## [PASSAGE TO READ]
★ ★ ★
Very rarely is it the marketing team saying, “Hey, let’s build ourselves a super irrational goal that we don’t think we can hit.” Normally, it is being imposed upon them. And so, in the book, I talk a lot about having a point of view so that you don’t end up getting in that position, so you have something to come back to the team that’s giving you this kind of wild and outlandish goal that you know is totally impossible.
And instead of just saying no, you’re saying, “Okay, but can we look at it this way?” or, “Can we measure it from a different perspective?” or, “Do we really think that’s possible?” or, do the backwards math, right, like, “How do you expect us to get there? Today we’re closing two deals a quarter and the expectation is we’re going to start closing 10 deals a month. That is an outrageous multiple. How much money are you giving us to execute that goal?”
So, there’s lots of ways to go about having that conversation, but I think what’s more important is the go-to-market leadership on the marketing side, so the marketing piece of the go-to-market team has to have a point of view. And the number of times that I interview junior marketers in B2B orgs, and I ask them very basic questions about the sales team’s goals, and they cannot answer, gives me all the information that I need.
They are operating in a vacuum, they are not aligned with the sales team, and no one is sharing goals between these two organizations. And that happens more often than I’d like it to.
Pete Mockaitis
Yeah, yeah. So, you’ve shared how goals often just fall downward upon us. Like, someone has a number that they would like for some reason. Share with us how it’s really done in terms of like best practice, this is what a robust revenue goal-setting process looks like, step one to six, or whatever. And I think we can extract a little bit about that in terms of what great goal-setting can look like for any number of things.
Kara Brown
Sure. So, shameless plug, it’s in the book. So, we literally walk through this and then we just finished the workbook, the companion workbook for The Revenue Engine. It’ll be available on Amazon in a couple of weeks. And, basically, we take you through this process in these exercises. And it’s really what we call backwards math.
There are a couple of components that you absolutely must have in order to understand your backwards math. And one is either ARR or LTV. ARR is annual run rate. So, this is how much each of your deals, or clients, or boyfriends, or ideas, whatever it is.
Pete Mockaitis
Twenty-five thousand a year.
Kara Brown
Yeah, right? Like, where’s the better check? But I have no judgment, no judgment on exactly what you’re charging for. And so, the how much they’re worth. ARR is the annual run rate or how much they’re worth to you over the next 12 months. Lifetime value, or LTV, is how much are they worth to you if they stay a customer for as long as your customers normally stay a customer.
LTV is a much more complicated math equation. So, 99% of the time, we use ARR. The other option is just the average value of a deal, which is where we normally start. So, start with the value of each deal. That’s all you need to start with. So, value, volume, and velocity. So, then we’re going to go up and backwards, and we’re going to look at “How many of those deals at that value do I need every single month to hit this goal?”
★ ★ ★
## [TASKS TO PERFORM]
1/ Summarize the interview on revenue goals in two sentences.
2/ According to the interview on revenue goals, what does ARR stand for?
3/ In the interview on revenue goals, swap "junior marketers" for "entry-level marketers" and write out the part that begins at the words "So, there’s lots" and stops after "that I need.".

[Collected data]
★ ★ ★
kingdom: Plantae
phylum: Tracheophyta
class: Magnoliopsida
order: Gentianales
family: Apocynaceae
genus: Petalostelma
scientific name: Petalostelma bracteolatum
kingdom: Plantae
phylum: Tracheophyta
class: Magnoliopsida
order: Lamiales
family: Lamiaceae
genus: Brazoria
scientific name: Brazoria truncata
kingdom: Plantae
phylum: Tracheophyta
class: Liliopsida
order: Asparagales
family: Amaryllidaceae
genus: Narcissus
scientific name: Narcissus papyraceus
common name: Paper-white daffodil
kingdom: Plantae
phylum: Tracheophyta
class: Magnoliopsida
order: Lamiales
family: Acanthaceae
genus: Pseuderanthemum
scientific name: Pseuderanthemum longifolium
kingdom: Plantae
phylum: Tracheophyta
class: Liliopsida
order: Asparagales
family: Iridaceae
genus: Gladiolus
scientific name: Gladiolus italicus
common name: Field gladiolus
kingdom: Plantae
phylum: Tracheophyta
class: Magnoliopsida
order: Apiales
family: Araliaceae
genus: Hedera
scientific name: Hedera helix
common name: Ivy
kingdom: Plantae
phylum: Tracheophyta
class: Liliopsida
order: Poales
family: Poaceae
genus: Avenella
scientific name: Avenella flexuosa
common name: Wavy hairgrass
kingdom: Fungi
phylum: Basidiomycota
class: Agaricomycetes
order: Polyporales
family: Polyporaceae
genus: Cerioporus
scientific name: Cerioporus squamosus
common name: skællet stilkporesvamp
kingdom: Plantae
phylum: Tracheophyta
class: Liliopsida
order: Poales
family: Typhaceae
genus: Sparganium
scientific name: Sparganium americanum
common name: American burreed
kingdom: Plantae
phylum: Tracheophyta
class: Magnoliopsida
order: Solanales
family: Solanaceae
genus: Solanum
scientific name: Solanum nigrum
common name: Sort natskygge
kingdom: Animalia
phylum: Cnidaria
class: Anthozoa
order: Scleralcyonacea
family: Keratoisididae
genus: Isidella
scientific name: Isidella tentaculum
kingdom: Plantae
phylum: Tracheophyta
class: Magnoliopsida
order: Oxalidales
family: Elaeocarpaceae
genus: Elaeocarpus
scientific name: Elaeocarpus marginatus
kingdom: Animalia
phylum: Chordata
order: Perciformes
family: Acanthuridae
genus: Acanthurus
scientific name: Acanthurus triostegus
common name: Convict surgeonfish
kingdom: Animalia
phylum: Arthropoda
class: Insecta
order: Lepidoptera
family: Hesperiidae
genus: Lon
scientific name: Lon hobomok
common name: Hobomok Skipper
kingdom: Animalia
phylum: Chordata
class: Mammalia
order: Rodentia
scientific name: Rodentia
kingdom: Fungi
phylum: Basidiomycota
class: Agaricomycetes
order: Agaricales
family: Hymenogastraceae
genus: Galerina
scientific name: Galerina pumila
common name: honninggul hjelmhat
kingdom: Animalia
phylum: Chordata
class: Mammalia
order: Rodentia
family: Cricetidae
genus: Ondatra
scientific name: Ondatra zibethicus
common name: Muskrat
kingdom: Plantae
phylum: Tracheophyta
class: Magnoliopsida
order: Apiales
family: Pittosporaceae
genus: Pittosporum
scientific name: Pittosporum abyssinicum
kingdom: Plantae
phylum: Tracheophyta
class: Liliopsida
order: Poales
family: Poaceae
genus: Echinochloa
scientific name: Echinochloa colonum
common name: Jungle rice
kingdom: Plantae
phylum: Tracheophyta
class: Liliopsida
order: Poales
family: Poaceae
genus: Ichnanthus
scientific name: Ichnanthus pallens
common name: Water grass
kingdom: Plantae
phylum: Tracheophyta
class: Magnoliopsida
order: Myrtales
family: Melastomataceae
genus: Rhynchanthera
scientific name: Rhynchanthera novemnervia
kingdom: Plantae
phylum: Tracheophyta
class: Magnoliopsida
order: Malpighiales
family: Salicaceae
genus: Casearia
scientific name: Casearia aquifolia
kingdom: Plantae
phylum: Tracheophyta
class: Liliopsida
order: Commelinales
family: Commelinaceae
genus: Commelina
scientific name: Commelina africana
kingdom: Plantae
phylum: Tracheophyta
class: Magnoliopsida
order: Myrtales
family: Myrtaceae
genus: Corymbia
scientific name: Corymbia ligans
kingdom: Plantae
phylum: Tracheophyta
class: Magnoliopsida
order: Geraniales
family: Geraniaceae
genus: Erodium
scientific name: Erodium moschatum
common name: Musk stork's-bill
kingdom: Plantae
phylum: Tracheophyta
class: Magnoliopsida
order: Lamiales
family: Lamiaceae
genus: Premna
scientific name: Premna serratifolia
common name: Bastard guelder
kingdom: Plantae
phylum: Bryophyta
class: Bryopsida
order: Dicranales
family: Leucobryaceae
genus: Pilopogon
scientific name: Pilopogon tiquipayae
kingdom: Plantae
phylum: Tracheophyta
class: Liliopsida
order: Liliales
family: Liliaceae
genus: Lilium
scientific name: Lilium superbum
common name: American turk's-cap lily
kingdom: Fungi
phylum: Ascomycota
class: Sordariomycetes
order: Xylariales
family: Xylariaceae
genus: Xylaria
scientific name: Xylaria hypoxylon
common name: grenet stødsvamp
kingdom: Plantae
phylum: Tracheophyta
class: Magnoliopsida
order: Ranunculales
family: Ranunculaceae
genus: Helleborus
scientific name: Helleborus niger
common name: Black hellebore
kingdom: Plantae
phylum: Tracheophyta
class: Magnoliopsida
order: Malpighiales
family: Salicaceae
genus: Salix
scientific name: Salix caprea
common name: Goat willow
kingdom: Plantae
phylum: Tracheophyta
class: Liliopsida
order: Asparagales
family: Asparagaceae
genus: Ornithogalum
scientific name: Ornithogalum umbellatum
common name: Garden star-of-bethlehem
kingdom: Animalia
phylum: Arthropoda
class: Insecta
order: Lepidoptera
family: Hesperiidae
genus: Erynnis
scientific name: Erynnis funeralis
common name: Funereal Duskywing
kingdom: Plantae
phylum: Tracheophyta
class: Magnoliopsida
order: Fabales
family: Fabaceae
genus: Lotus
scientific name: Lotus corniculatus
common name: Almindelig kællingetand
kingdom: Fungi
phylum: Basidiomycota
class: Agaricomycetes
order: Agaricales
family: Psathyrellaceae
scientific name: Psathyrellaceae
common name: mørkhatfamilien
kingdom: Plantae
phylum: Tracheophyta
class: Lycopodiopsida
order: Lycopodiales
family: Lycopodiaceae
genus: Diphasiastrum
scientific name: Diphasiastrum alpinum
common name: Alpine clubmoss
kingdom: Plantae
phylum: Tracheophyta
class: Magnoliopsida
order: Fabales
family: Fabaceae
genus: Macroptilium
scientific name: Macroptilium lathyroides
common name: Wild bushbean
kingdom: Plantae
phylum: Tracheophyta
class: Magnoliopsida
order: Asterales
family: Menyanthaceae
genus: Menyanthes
★ ★ ★
## [SOLUTIONS TO EACH TASK]
1/ Marketing teams rarely set outlandish goals for themselves and usually have them imposed, so the marketing side of the go-to-market team needs a point of view to bring back to the team setting the goal rather than operating in a vacuum apart from sales. A robust revenue goal-setting process uses backwards math, starting from the value of each deal, usually measured as annual run rate rather than lifetime value, and working back to how many deals are needed every month to hit the goal.

2/ ARR stands for annual run rate.

3/
So, there’s lots of ways to go about having that conversation, but I think what’s more important is the go-to-market leadership on the marketing side, so the marketing piece of the go-to-market team has to have a point of view. And the number of times that I interview entry-level marketers in B2B orgs, and I ask them very basic questions about the sales team’s goals, and they cannot answer, gives me all the information that I need.